Es ist also an uns, auch weiterhin wachsam zu bleiben und für unser Hobby zu kämpfen. Beispiele wie die Positivliste in den Niederlanden zeigen, dass die Tierhaltungsgegner nicht müde werden, ihre Forderungen durchzusetzen und dabei auch nicht vor den noch so abstrusesten Argumenten zurückschrecken.
Jetzt ist die Zeit mit der Politik zu reden, denn spätestens bei der nächsten Bundestagswahl wird das Thema Haltungsverbot wieder auftauchen. Es gilt also die Zeit zwischen den Wahlen zu nutzen, um bei Politikern und Behörden Überzeugungsarbeit zu leisten und sie von unserem Hobby zu überzeugen. Leider zeigt sich dabei derzeit der Trend, dass sich eine Vielzahl an Verbänden und Vereinen gegründet hat, die nun ihre Stimme erheben.
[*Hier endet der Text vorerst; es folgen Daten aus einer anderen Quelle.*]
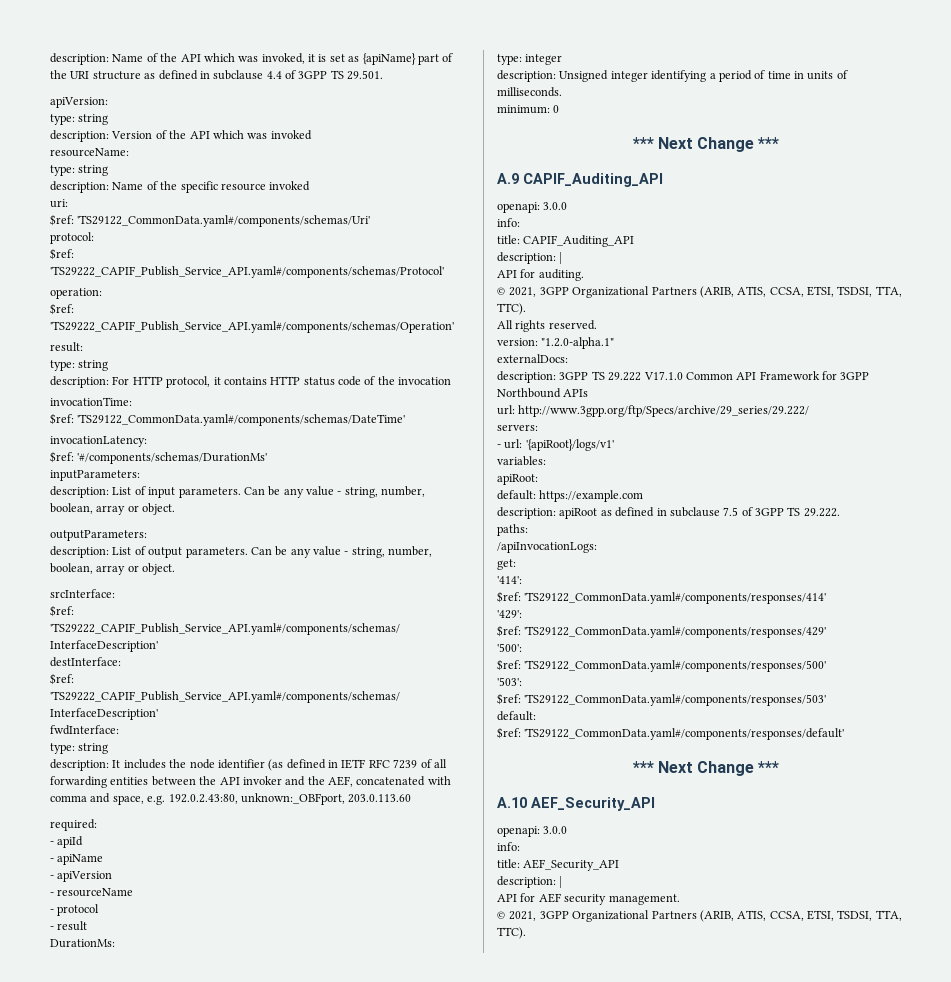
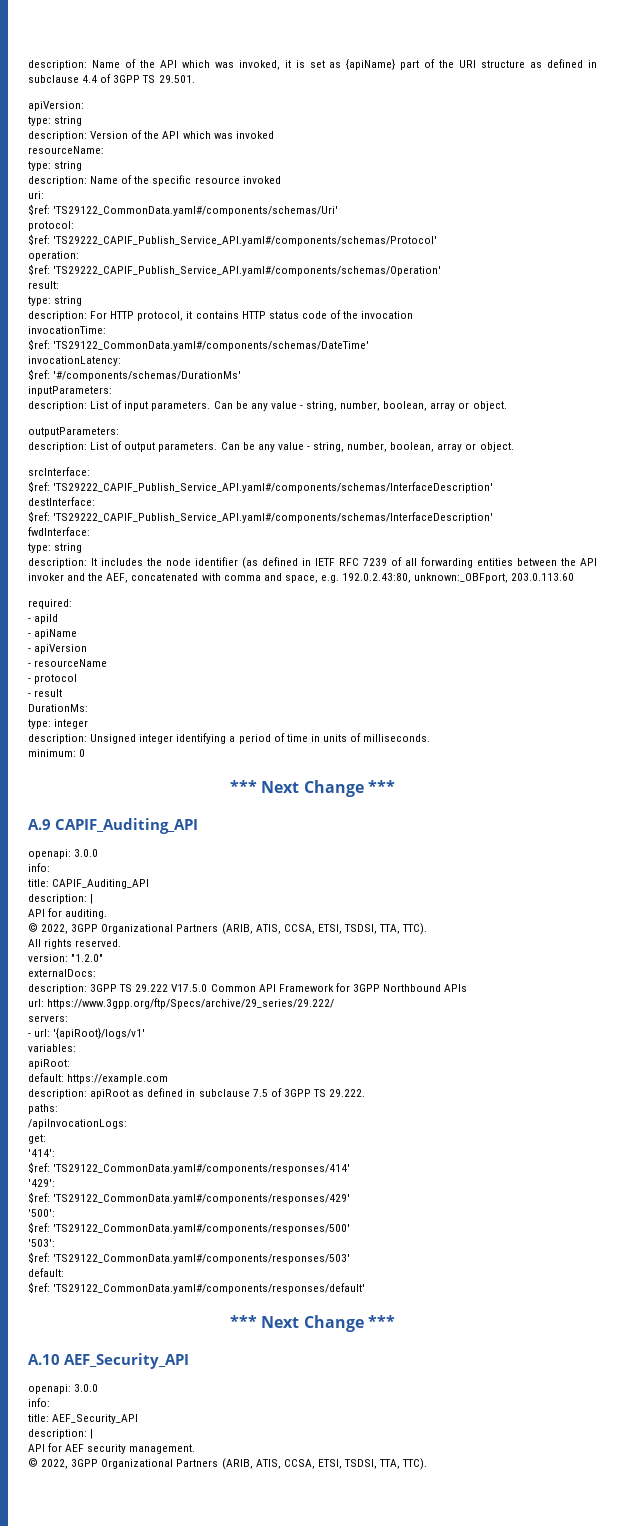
[509,287,537,297] 2021, -> [41,924,69,934] 2022,
[541,337,615,349] "1.2.0-alpha.1" -> [71,954,104,962] "1.2.0"
[643,371,683,380] V17.1.0 -> [171,984,208,992] V17.5.0
[518,405,810,417] http://www.3gpp.org/ftp/Specs/archive/29_series/29.222/ -> [47,998,335,1009] https://www.3gpp.org/ftp/Specs/archive/29_series/29.222/
[509,911,537,921] 2021, -> [41,1459,69,1469] 2022,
Leider scheint es dabei immer wieder Uneinigkeit zwischen den verschiedenen Gruppen zu geben, was unsere Position bei der Politik und der Öffentlichkeit schwächt. Wer jetzt noch persönliche Eitelkeiten in den Vordergrund stellt, der darf sich sicherlich demnächst als Totengräber der Heimtierhaltung bezeichnen lassen, denn unsere Gegner sprechen mit einer Stimme, was ihr Gewicht auf politischer Ebene deutlich erhöht.
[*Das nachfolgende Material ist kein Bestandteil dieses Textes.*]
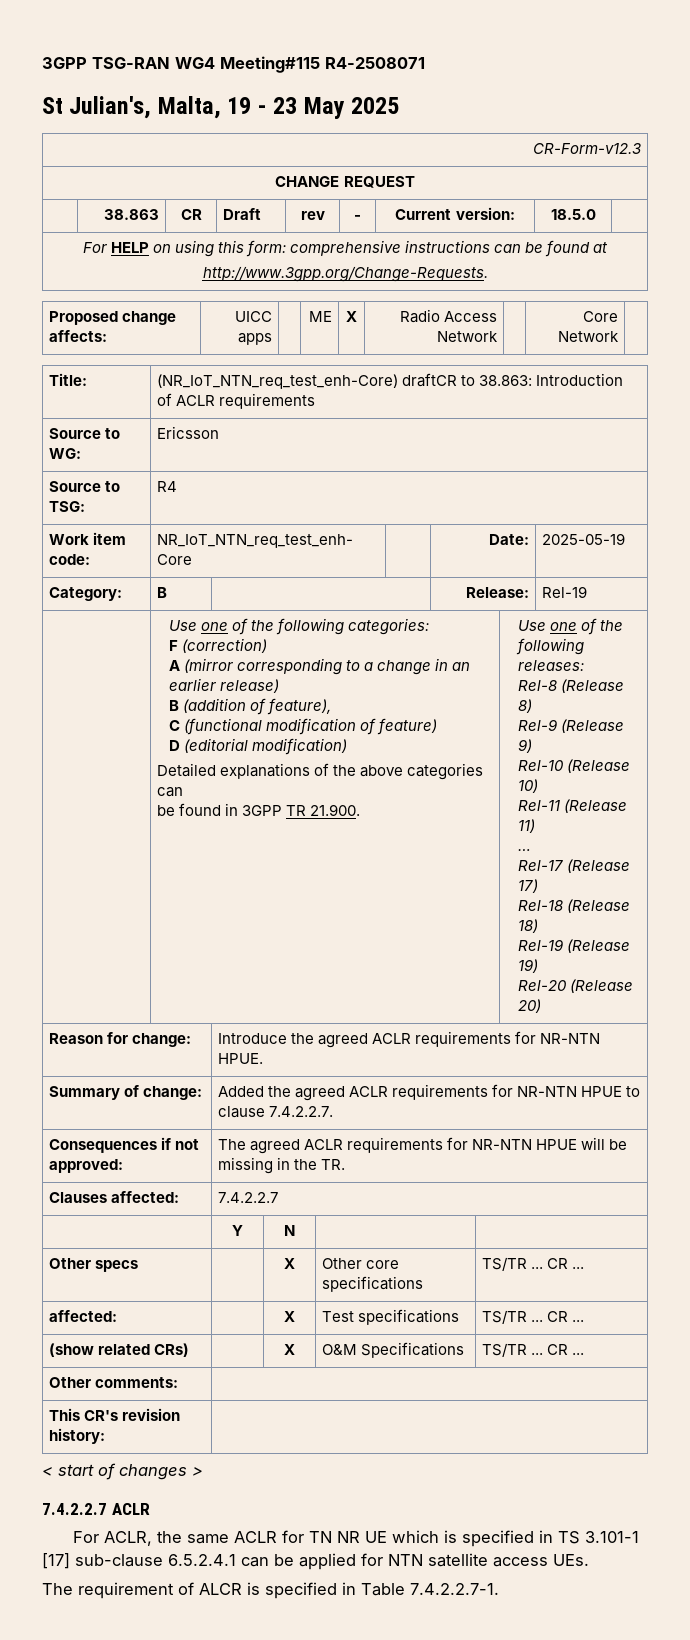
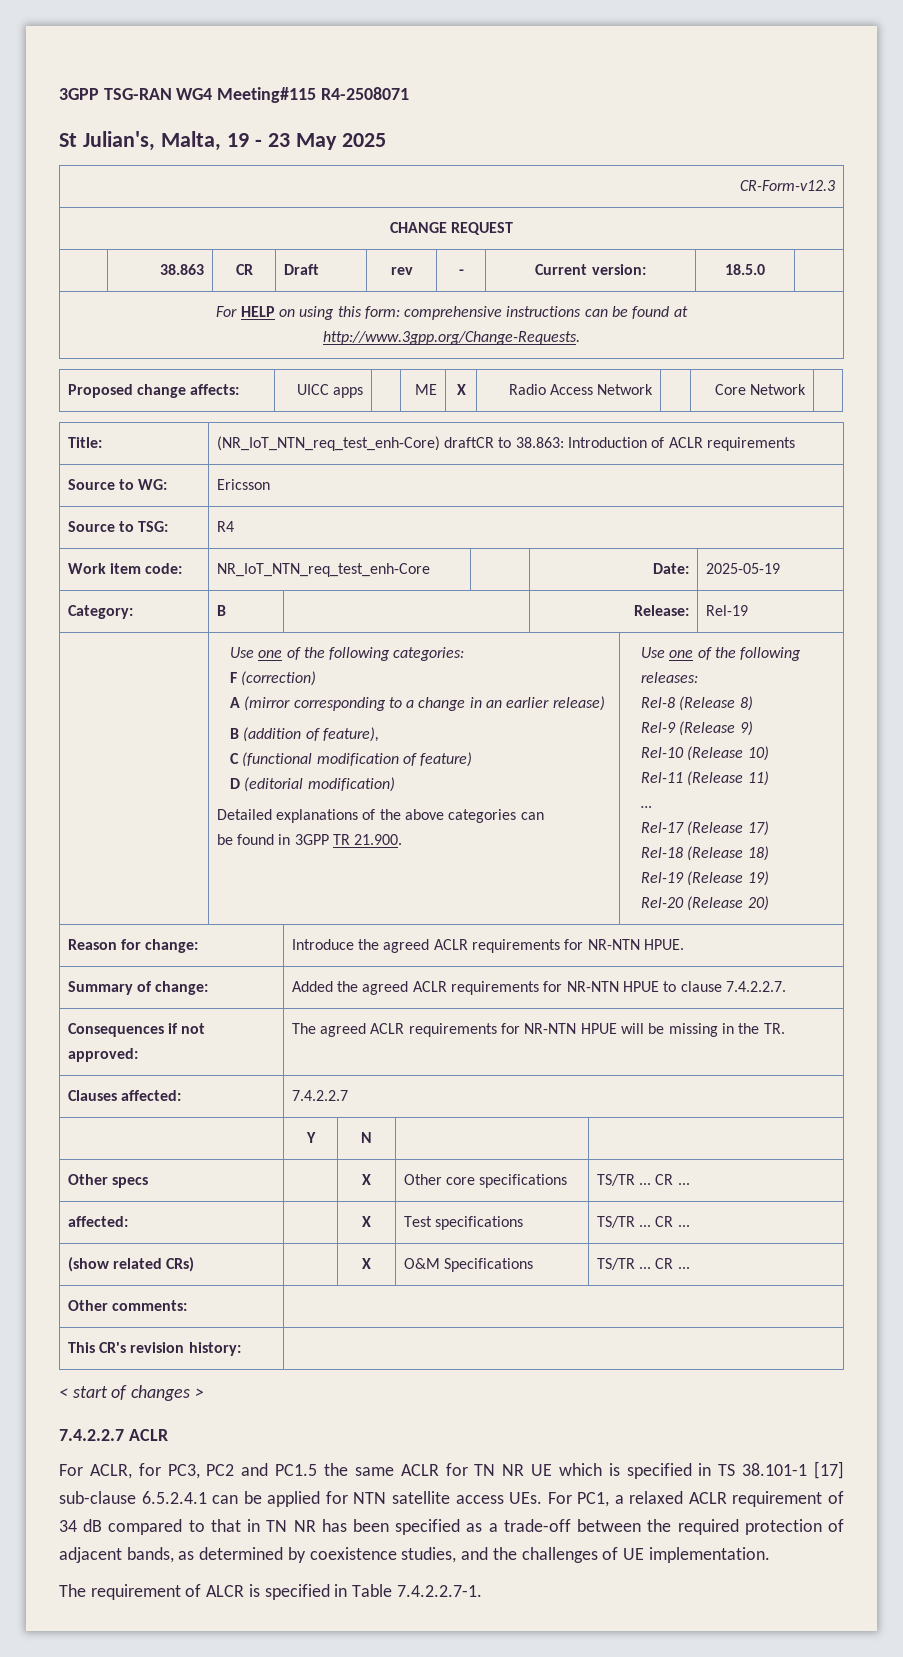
(153, 1538) none -> [138,1463,318,1479] for PC3, PC2 and PC1.5
[585,1531,640,1543] 3.101-1 -> [742,1463,808,1476] 38.101-1
(589, 1560) none -> [547,1491,844,1507] [59,1519,844,1535] [59,1547,770,1563] For PC1, a relaxed ACLR requirement of 34 dB compared to that in TN NR has been specified as a trade-off between the required protection of adjacent bands, as determined by coexistence studies, and the challenges of UE implementation.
Uns muss klar werden, was wir wollen, jenseits des „Weiter so!“, denn das wird und darf es nicht geben. Nur wenn auch wir bereit sind unsere Position zu überdenken und sinnvolle Verbesserungen zum Wohle der Tiere vorzunehmen, hat die Haltung von „Exoten“ auch weiterhin eine Zukunft!

Tierhalter der Zukunft
Dabei sollten wir vor allem auch Kinder und Jugendliche mit ins Boot holen. Sie sind einerseits die Tierhalter von morgen und sollten von Beginn an den sachgerechten und respektvollen Umgang mit dem Geschöpf Tier erlernen. Andererseits sind sie es, die in Zukunft die Artenvielfalt erhalten müssen. Ob sie dies tun werden, wenn sie Tiere nur aus dem Fernsehen, aus Videospielen oder gar nur Erzählungen kennen, darf mehr als bezweifelt werden. Denn schon Konrad Lorenz wusste, dass der Mensch nur schützt was er kennt. Die Heimtierhaltung ist dabei ein wichtiger Eckpfeiler, denn viele aktive Biologen und Artenschützer sind über diesen Weg zu ihrer Berufung gekommen. Diesen Zugang zu kappen hat langfristige Folgen, die heute noch gar nicht absehbar sind.